Lake Dartmouth holds self-sustaining populations of both brown and rainbow trout. The lake was formed in 1979 when an embankment was built on the Mitta Mitta River. Trout and the threatened Macquarie perch thrived in the newly formed lake during the 1980s. However, during the late 1990s local angling groups expressed concerns this trout fishery was in decline and stocking was required.
Lake Dartmouth is one of only three fisheries in Victoria where anglers are permitted to take Macquarie perch. The bag limit is one fish with a minimum legal length of 35 cm. The closed season is from 1 October to 31 December.
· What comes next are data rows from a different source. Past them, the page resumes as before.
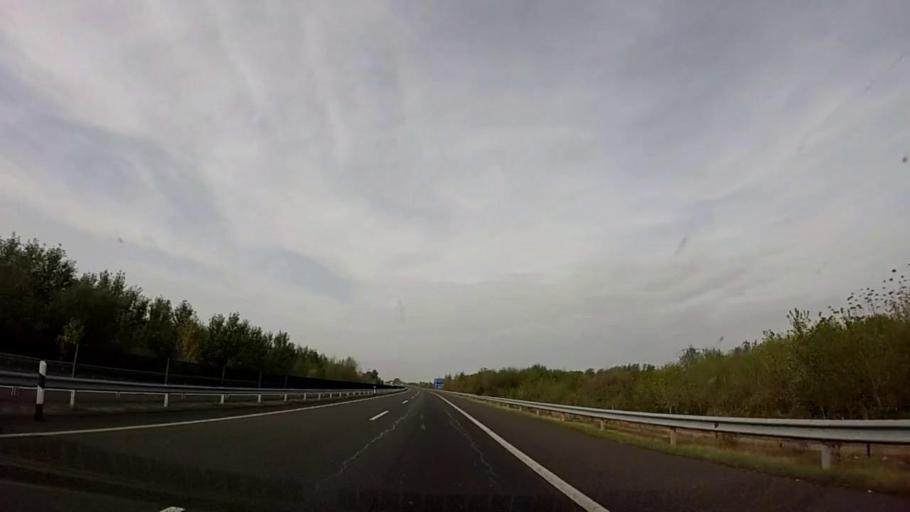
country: HU
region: Somogy
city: Balatonfenyves
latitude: 46.7029
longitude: 17.4959
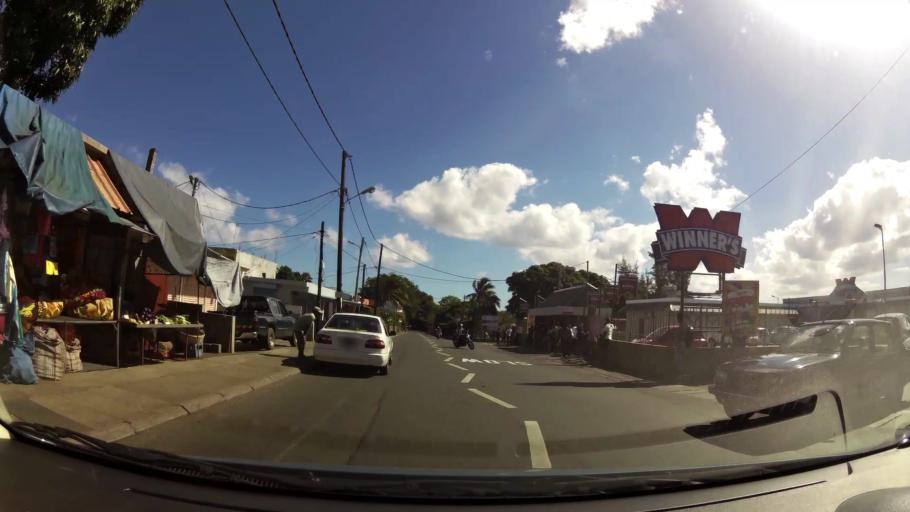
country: MU
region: Black River
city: Cascavelle
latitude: -20.2571
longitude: 57.4127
Autumn is about the best time to be on Victoria’s north-east rivers and streams, both for the trout fishing and the Arcadian scenery. At Magorra Caravan Park on the banks of the Mitta Mitta River, the morning air is crisp and steam rises from the river. The park is in the shadow of verdant mountains, the river reflecting a kaleidoscope of colour from golden poplars, claret ash, liquid ambers and eucalypts. This is fly-fishing country at its best. By 7am, anglers have taken off to cast their flies to rising trout in nearby rivers, or in the Dartmouth and Banimboola Pondages.
Trout fishing in most of Victoria’s rivers and streams closes on the Queen’s Birthday weekend in June and reopens in September. But the good news for anglers heading for this part of the country is that the stretch of water from Dartmouth Pondage to Lake Banimboola, is a year-round fishery. Even when the rivers are off-limits, there is always somewhere to fish.
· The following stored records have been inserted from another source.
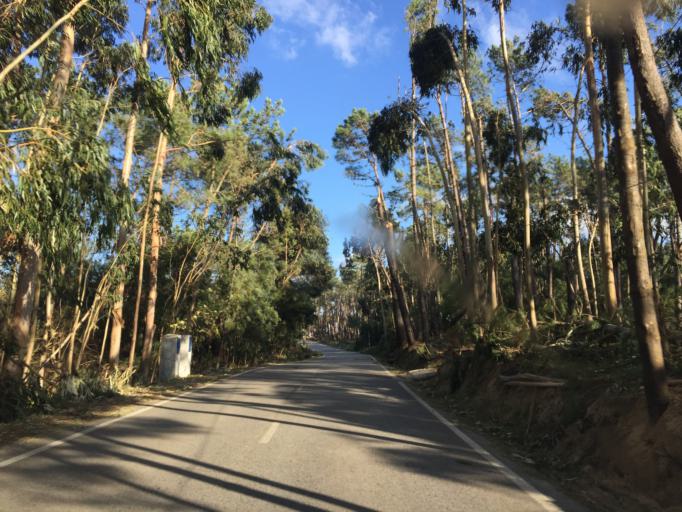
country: PT
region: Coimbra
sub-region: Figueira da Foz
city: Buarcos
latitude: 40.2154
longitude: -8.8690
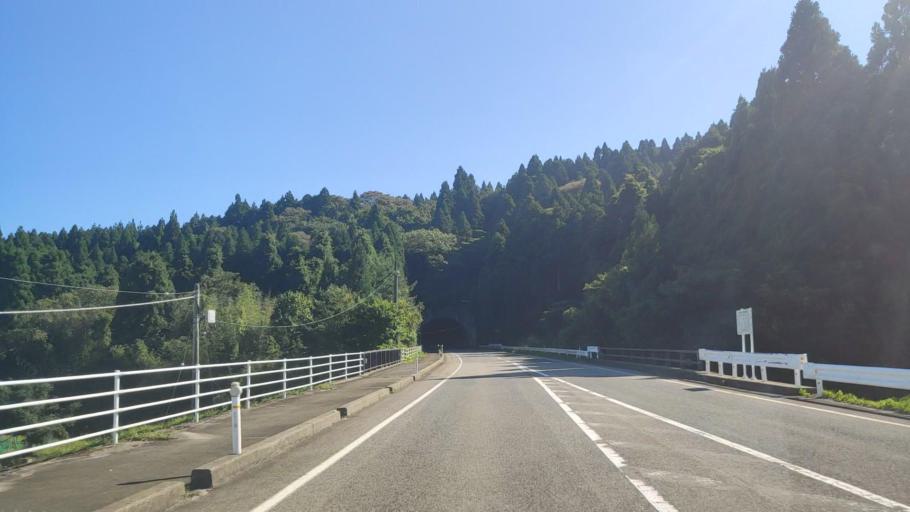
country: JP
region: Ishikawa
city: Nanao
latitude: 37.3859
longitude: 137.2330
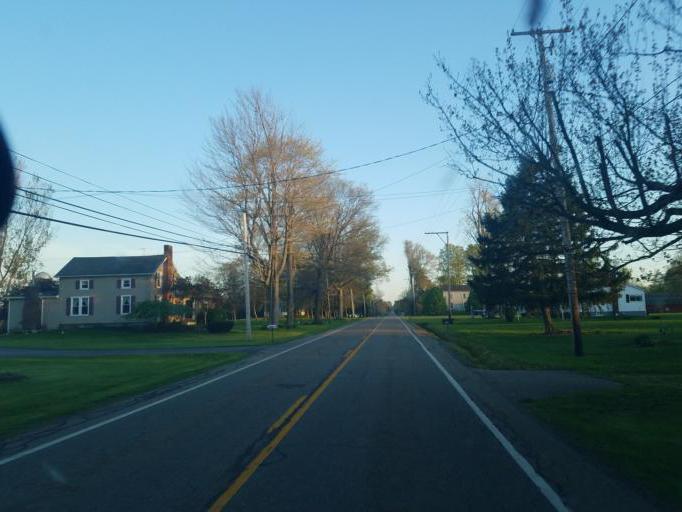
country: US
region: Ohio
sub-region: Trumbull County
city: Brookfield Center
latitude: 41.3637
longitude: -80.5690
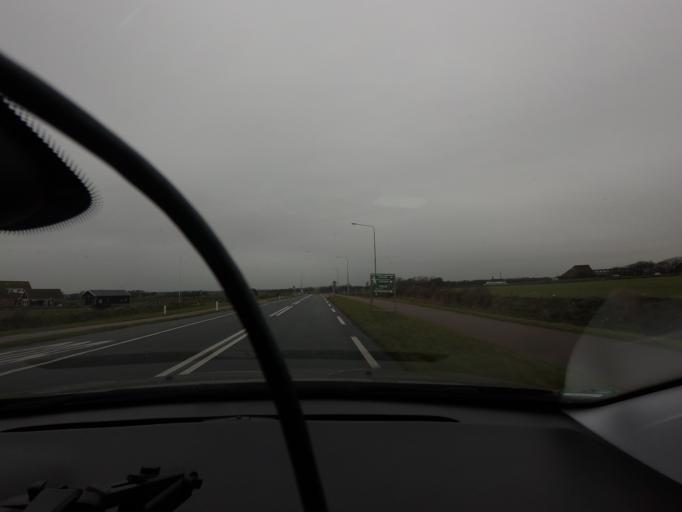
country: NL
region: North Holland
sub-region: Gemeente Texel
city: Den Burg
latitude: 53.0424
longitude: 4.7998
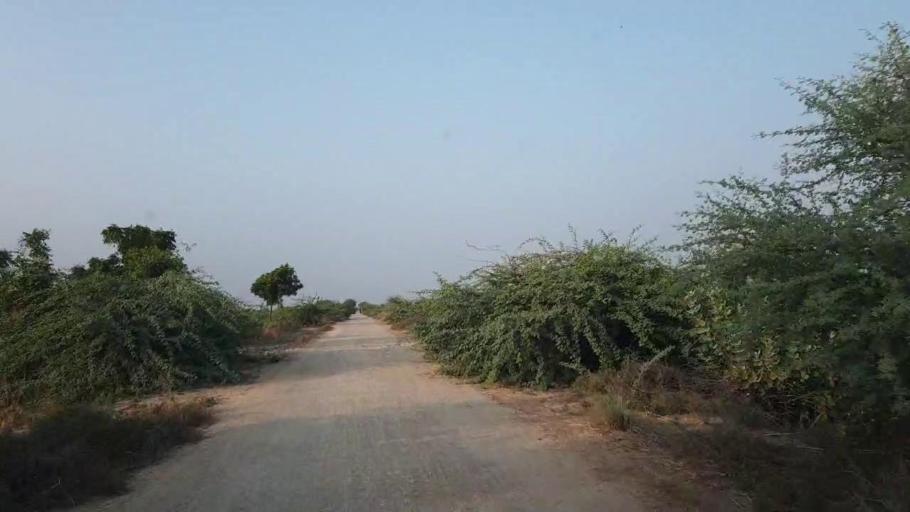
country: PK
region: Sindh
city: Rajo Khanani
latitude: 25.0265
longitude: 68.9772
Dartmouth Pondage is quite large, so do a bit of exploring to find the best locations for your type of fishing. Many access tracks apparently lead nowhere or into muddy locations where a vehicle is easily bogged.
The best fishing is in spring, when the overflow from Dartmouth is in full flow, and again during late autumn when spawning brown and rainbow trout congregate.